▶ [Extract to read]

Reputation: 1204
I have a matrix with a couple million rows and about 40 columns.
I want to sort the elements in each row in decreasing order. Thus, the element with the highest value of each row should be in the first column.
To do this I can use the apply
function:
set.seed(1)
mm <- replicate(10, rnorm(20)) #random matrix with 20 rows and 10 columns
mm.sorted <- apply(mm,1,sort,decreasing=T)
But for a very large matrix this approach takes a very long time.
Are there different approaches to speed up the sorting of elements in rows?
Upvotes: 4
Views: 1574
Reputation: 9666
Here is one clever way:
res <- matrix(mm[order(row(mm), -mm)], nrow = nrow(mm), byrow = TRUE)
Also faster than others:
system.time(
res <- matrix(mm[order(row(mm), -mm)], nrow=nrow(mm), byrow=TRUE)
)
user system elapsed
1.910 0.254 2.170
Upvotes: 1
Reputation: 132989
You could use package data.table:
set.seed(1)
mm <- matrix(rnorm(1000000*40,0,10),ncol=40)
library(data.table)
system.time({
d <- as.data.table(mm)
d[, row := .I]
d <- melt(d, id.vars = "row") #wide to long format
setkey(d, row, value) #sort
d[, variable := paste0("V", ncol(mm):1)] #decreasing order
#back to wide format and coerce to matrix
msorted <- as.matrix(dcast(d, row ~ variable)[, row := NULL])
})
#user system elapsed
#4.96 0.59 5.62
If you could keep it as a long-format data.table (i.e., skip the last step), it would take about 2 seconds on my machine.
For comparison, timings of @qjgods' answer on my machine:
#user system elapsed
#3.71 2.08 8.81
Note that using apply
(or parallel versions of it) transposes the matrix.
Upvotes: 6
Reputation: 1000
use the parallel package to speed up
library(parallel)
data<-matrix(rnorm(1000000*40,0,10),ncol=40)
cl <- makeCluster(8) # 8 is the number of CPU
system.time({
parApply(cl,data,1,sort,decreasing=T)
})
user system elapsed
9.68 10.11 29.87
stopCluster(cl)
Upvotes: 7

▶ [Provided data]
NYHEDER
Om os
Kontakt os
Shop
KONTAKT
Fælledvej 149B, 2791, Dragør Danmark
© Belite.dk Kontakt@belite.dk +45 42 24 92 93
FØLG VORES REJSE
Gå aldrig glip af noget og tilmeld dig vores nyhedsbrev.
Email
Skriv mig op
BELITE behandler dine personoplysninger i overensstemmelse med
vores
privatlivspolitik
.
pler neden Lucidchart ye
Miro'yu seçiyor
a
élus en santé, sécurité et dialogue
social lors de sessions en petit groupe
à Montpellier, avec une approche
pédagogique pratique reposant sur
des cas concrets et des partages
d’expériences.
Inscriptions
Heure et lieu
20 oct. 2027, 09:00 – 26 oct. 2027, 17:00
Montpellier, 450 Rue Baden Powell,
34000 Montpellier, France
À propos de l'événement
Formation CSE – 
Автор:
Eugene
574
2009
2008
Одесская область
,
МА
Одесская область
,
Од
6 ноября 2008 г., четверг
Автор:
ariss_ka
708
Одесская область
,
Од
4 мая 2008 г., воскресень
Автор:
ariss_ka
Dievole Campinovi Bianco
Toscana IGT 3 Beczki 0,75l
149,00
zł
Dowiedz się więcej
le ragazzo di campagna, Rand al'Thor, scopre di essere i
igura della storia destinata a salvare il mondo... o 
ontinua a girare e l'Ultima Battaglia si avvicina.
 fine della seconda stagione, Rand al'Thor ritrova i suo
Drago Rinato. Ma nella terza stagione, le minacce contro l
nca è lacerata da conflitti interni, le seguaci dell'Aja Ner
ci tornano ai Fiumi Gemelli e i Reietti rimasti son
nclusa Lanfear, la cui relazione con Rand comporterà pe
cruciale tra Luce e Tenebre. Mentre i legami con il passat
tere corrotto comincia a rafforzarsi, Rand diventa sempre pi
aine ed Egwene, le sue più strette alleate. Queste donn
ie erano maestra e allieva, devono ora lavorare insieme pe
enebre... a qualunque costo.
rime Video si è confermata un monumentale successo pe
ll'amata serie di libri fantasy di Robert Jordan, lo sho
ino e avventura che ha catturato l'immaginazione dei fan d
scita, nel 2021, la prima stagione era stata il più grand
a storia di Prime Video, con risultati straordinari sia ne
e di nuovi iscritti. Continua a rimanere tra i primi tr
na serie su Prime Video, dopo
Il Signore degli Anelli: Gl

▶ [What you need to do] The thread on sorting matrix rows warns about a side effect of using apply or its parallel versions. What is that side effect?

▶ [Your response] Using apply, or parallel versions of it, transposes the matrix.